TORONTO, CANADA - YANGAROO Inc. (TSX-V: YOO, OTC: YOOIF), the industry's leading secure digital media management company (the "Company"), wishes to provide an update on the status of its private placement (the "Private Placement"), whereby, subject to regulatory approvals, the Company is in the process of raising a minimum of $750,000 (the "Minimum") and up to $1,250,000 through the issuance of a minimum of 3,000,000 and up to 5,000,000 subscription receipts ("Subscription Receipts") at a price of $0.25, based on the post-consolidation share price, per Subscription Receipt, as was previously announced in a news release dated July 3rd, 2013 (the "July 3 Release"). Please see the July 3 Release for details.
The Company has secured subscriptions well in excess of the Minimum and is continuing to raise funds pending its anticipated closing in the week of August 26th, 2013. As previously announced, the Company expects that certain directors of the Company will participate in the Private Placement and, as such, this Private Placement shall constitute a related party transaction under Multilateral Instrument 61-101 ("MI 61-101") and TSX Venture Exchange Policy 5.9. The Company is relying on exemptions from the formal valuation and minority approval requirements of MI 61-101, based on a determination that the securities of the Company are listed on the TSXV only and that the fair market value of the Private Placement, insofar as it involves interested parties, does not exceed 25% of the market capitalization of the Company at the time the Private Placement was initially announced. No new insiders are anticipated to be created, nor will there any change of control as a result of the Private Placement.
The Company also wishes to announce the approval, by approximately 95% of the shareholders of the Company, of the Share Consolidation, as described in the July 3 Release, at its Annual and Special Meeting of the Shareholders, which occurred last Thursday, August 15th, 2013.

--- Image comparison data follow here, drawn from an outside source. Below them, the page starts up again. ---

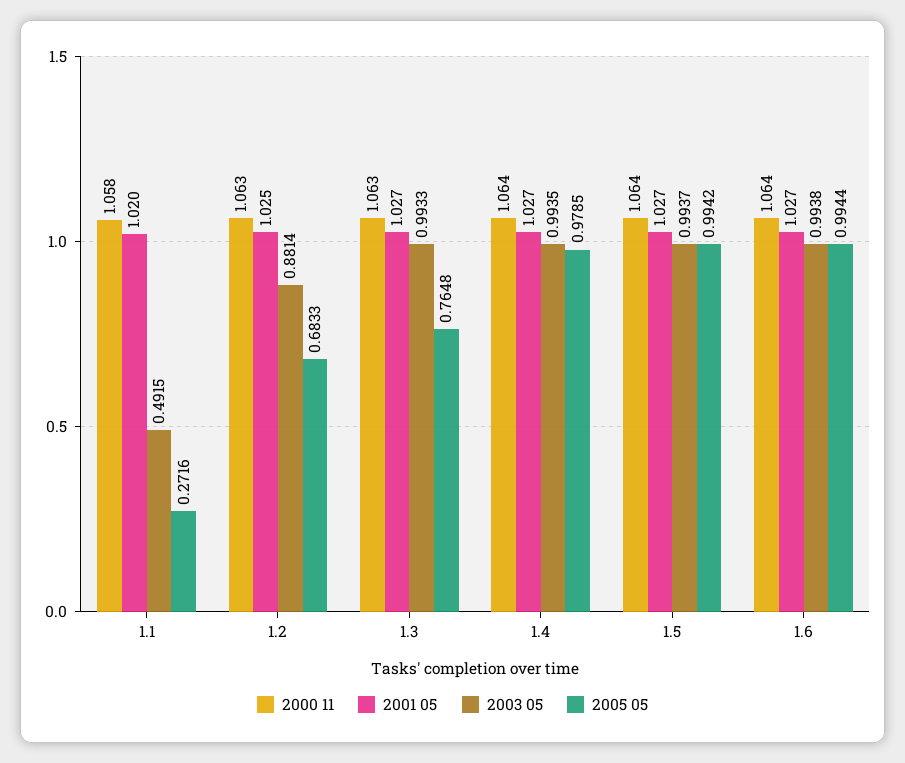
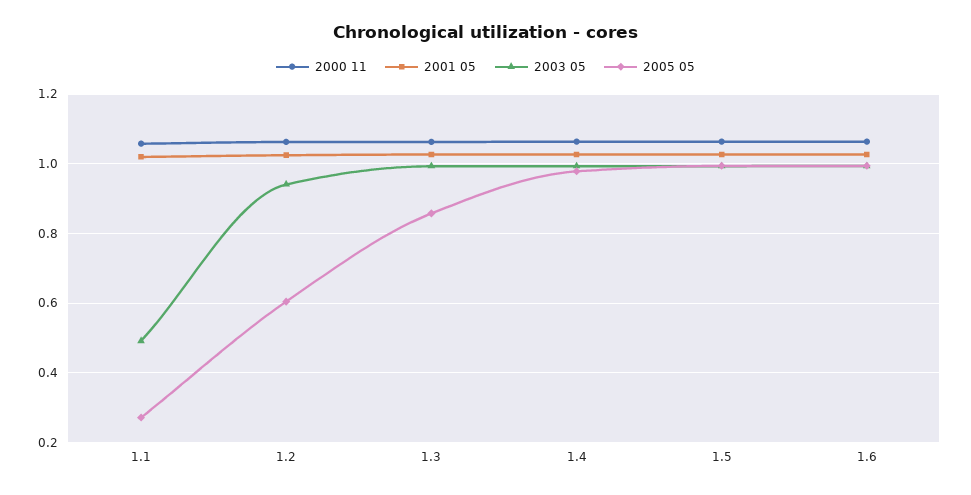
2003 05, 1.2: 0.8814 -> 0.94
2005 05, 1.2: 0.6833 -> 0.6
2005 05, 1.3: 0.7648 -> 0.86

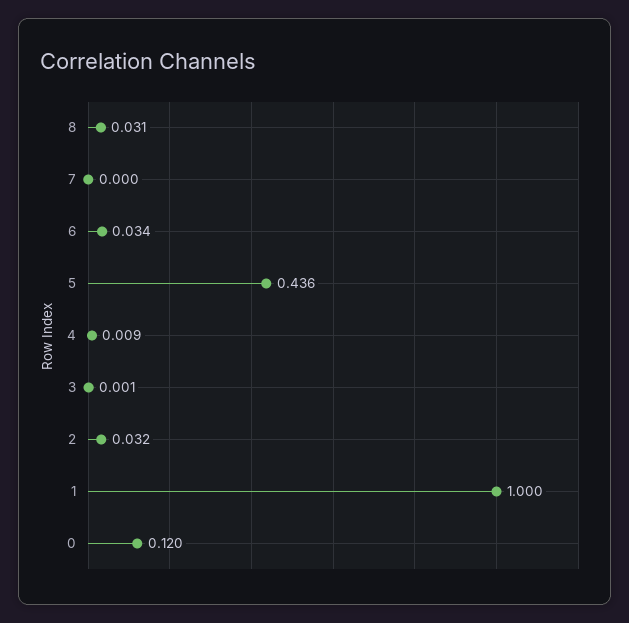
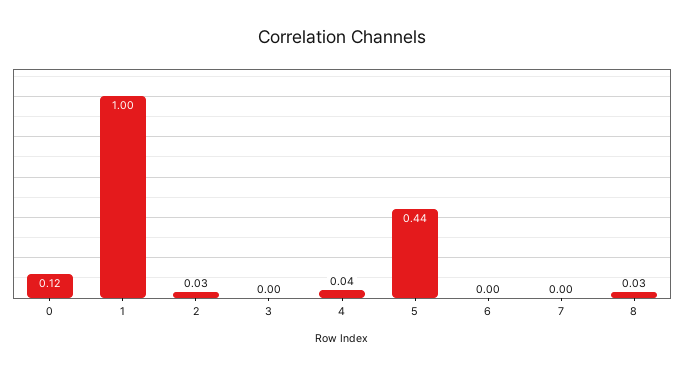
6: 0.034 -> 0
4: 0.009 -> 0.04

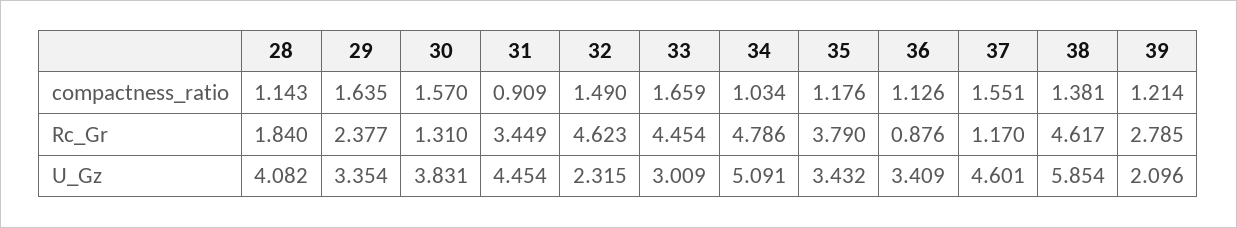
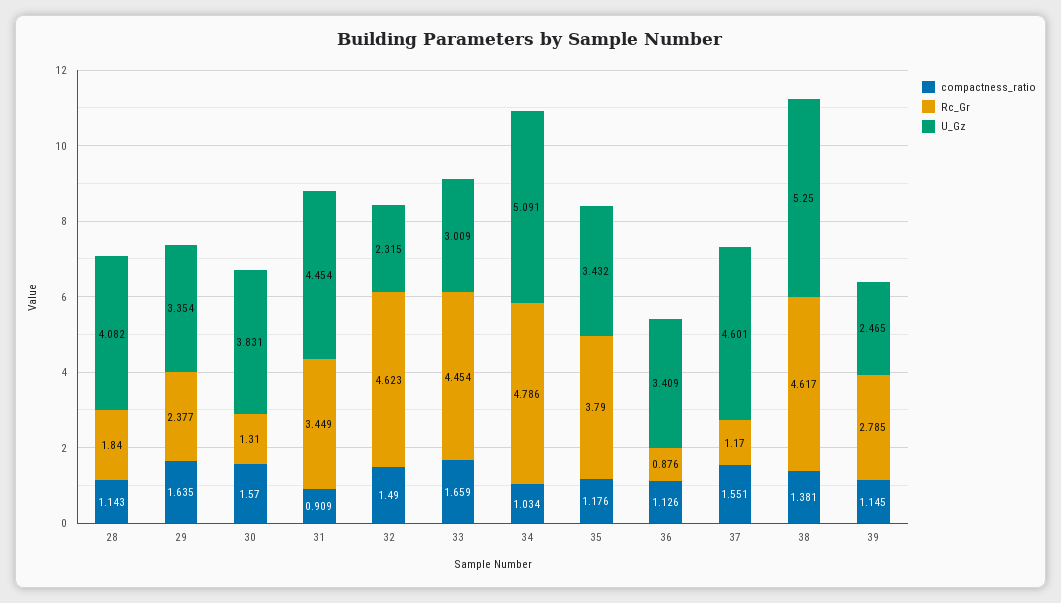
compactness_ratio, 39: 1.214 -> 1.145
U_Gz, 38: 5.854 -> 5.25
U_Gz, 39: 2.096 -> 2.465

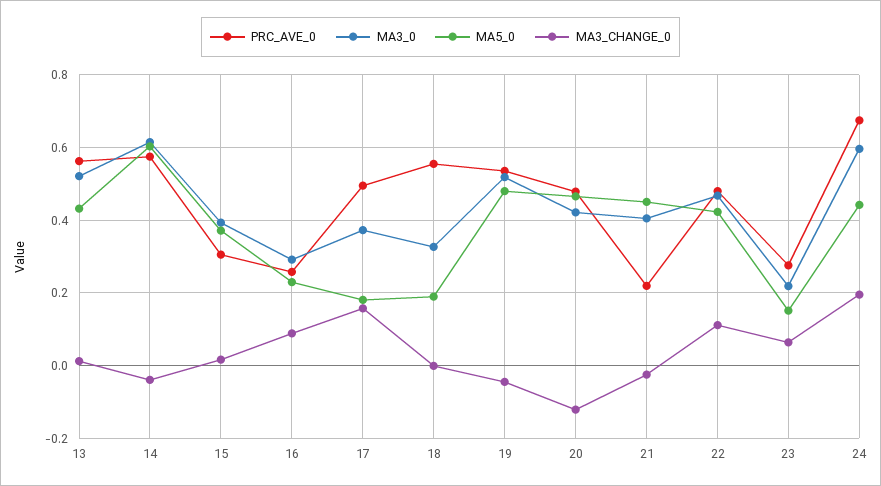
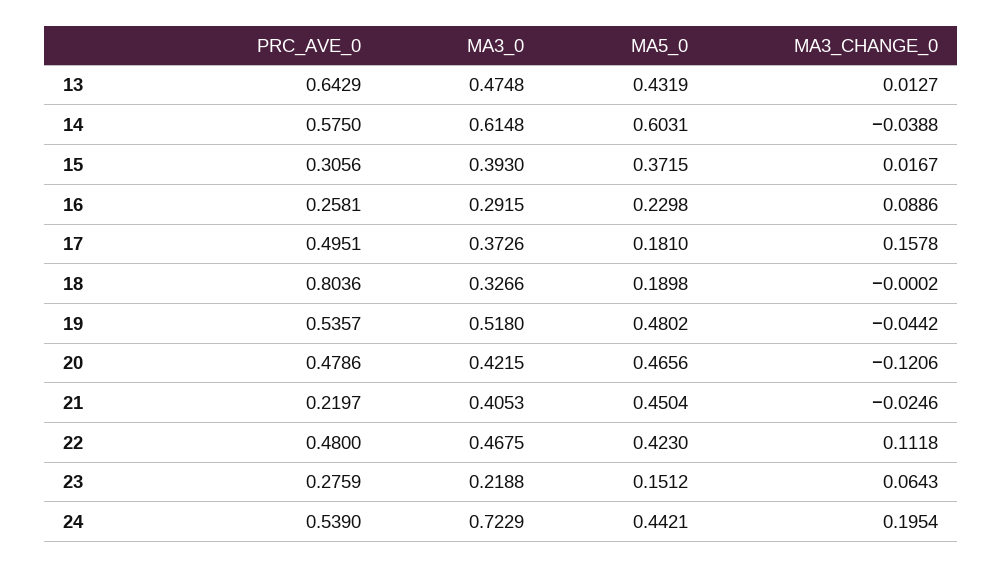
PRC_AVE_0, 13: 0.56 -> 0.6429
MA3_0, 13: 0.52 -> 0.4748
PRC_AVE_0, 18: 0.56 -> 0.8036
PRC_AVE_0, 24: 0.68 -> 0.539
MA3_0, 24: 0.6 -> 0.7229

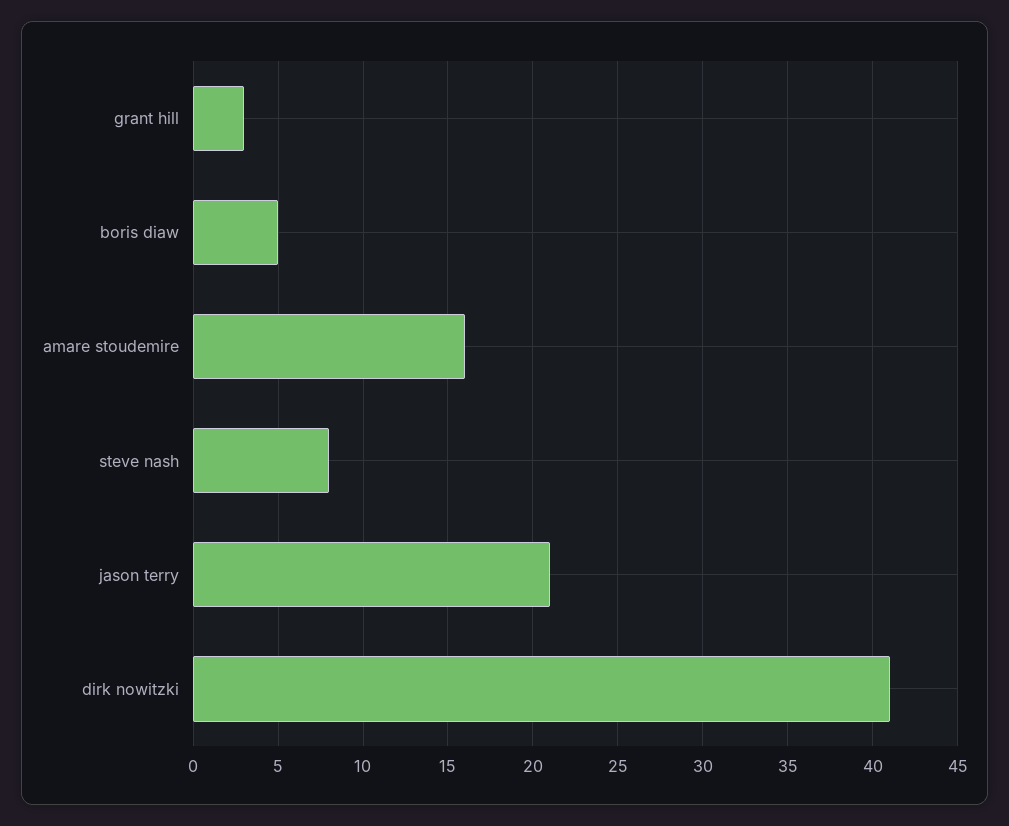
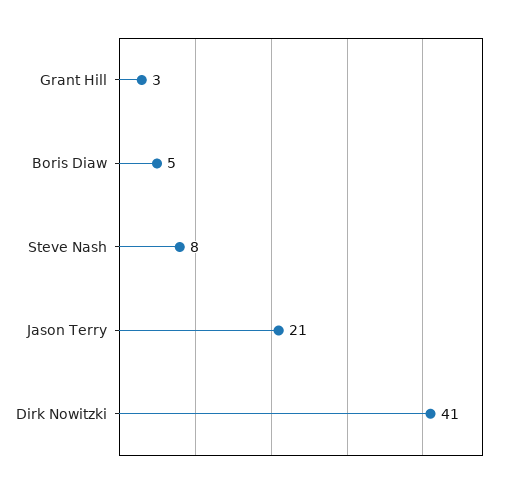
amare stoudemire: 16 -> none

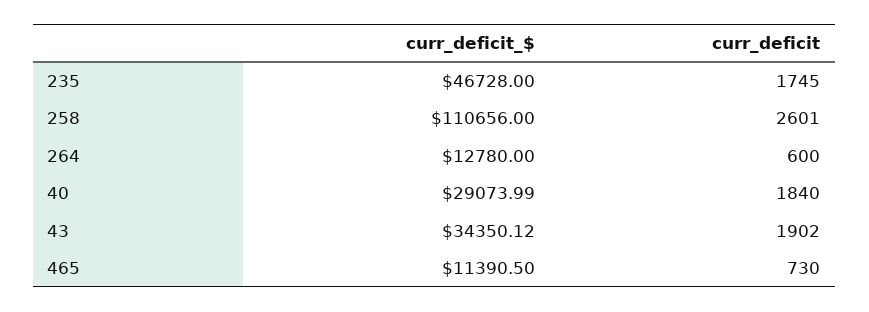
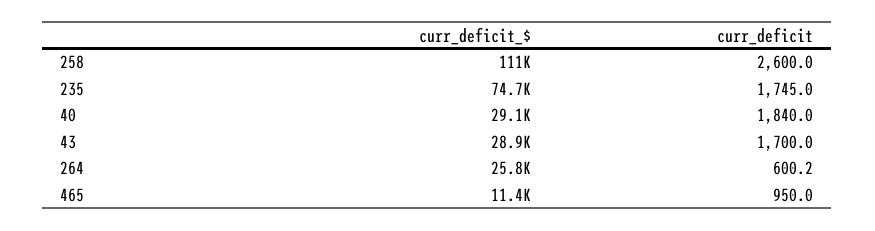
curr_deficit_$, 235: 46728 -> 74700
curr_deficit, 258: 2601 -> 2600
curr_deficit_$, 264: 12780 -> 25800
curr_deficit, 264: 600 -> 600.2
curr_deficit_$, 43: 34350.12 -> 28900
curr_deficit, 43: 1902 -> 1700
curr_deficit, 465: 730 -> 950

The Company anticipates that, subject to the approval of the TSX Venture Exchange in each instance, it will complete the Share Consolidation as well as the Shares for Debt Transaction (as defined in the July 3 Release) in the month of September, 2013. Under the Shares for Debt Transaction, the Company intends to enter into a Shares For Debt Agreement with current debenture holders in respect of all or a portion, but not less than 40%, of the outstanding indebtedness of the Company (the "Debt"), whereby the Company will issue one (1) common share in the capital stock of the Company in exchange for each $0.25 of the Debt. No warrants will be issued with respect to the Shares for Debt Transaction.
The Company will provide a further update upon the closing of the Private Placement.
YANGAROO is a company dedicated to digital media management. YANGAROO's patented Digital Media Distribution System (DMDS) is a leading secure B2B digital cloud based solution focused on the music and advertising industries. The DMDS solution provides more accountable, effective, and far less costly digital management of broadcast quality media via the Internet. It replaces the physical, satellite and closed network distribution and management of audio and video content, for music, music videos, and advertising to television, radio, media, retailers, and other authorized recipients. The YANGAROO Awards platform is now the industry standard and powers most of North America's major awards shows.
YANGAROO has offices in Toronto, New York, and Los Angeles. YANGAROO trades on the TSX Venture Exchange (TSX-V) under the symbol YOO and in the U.S. under OTCBB: YOOIF. For further information, please contact Gary Moss at 416-534-0607 ext.111 or visit www.yangaroo.com.
The statements contained in this release that are not purely historical are forward-looking statements and are subject to risks and uncertainties that could cause such statements to differ materially from actual future events or results. Such forward-looking statements are made pursuant to the safe harbor provisions of the Private Securities Litigation Reform Act of 1995. Neither the TSX Venture Exchange nor its Regulation Services Provider (as that term is defined in policies of the TSX Venture Exchange) accepts responsibility for the adequacy or accuracy of this release.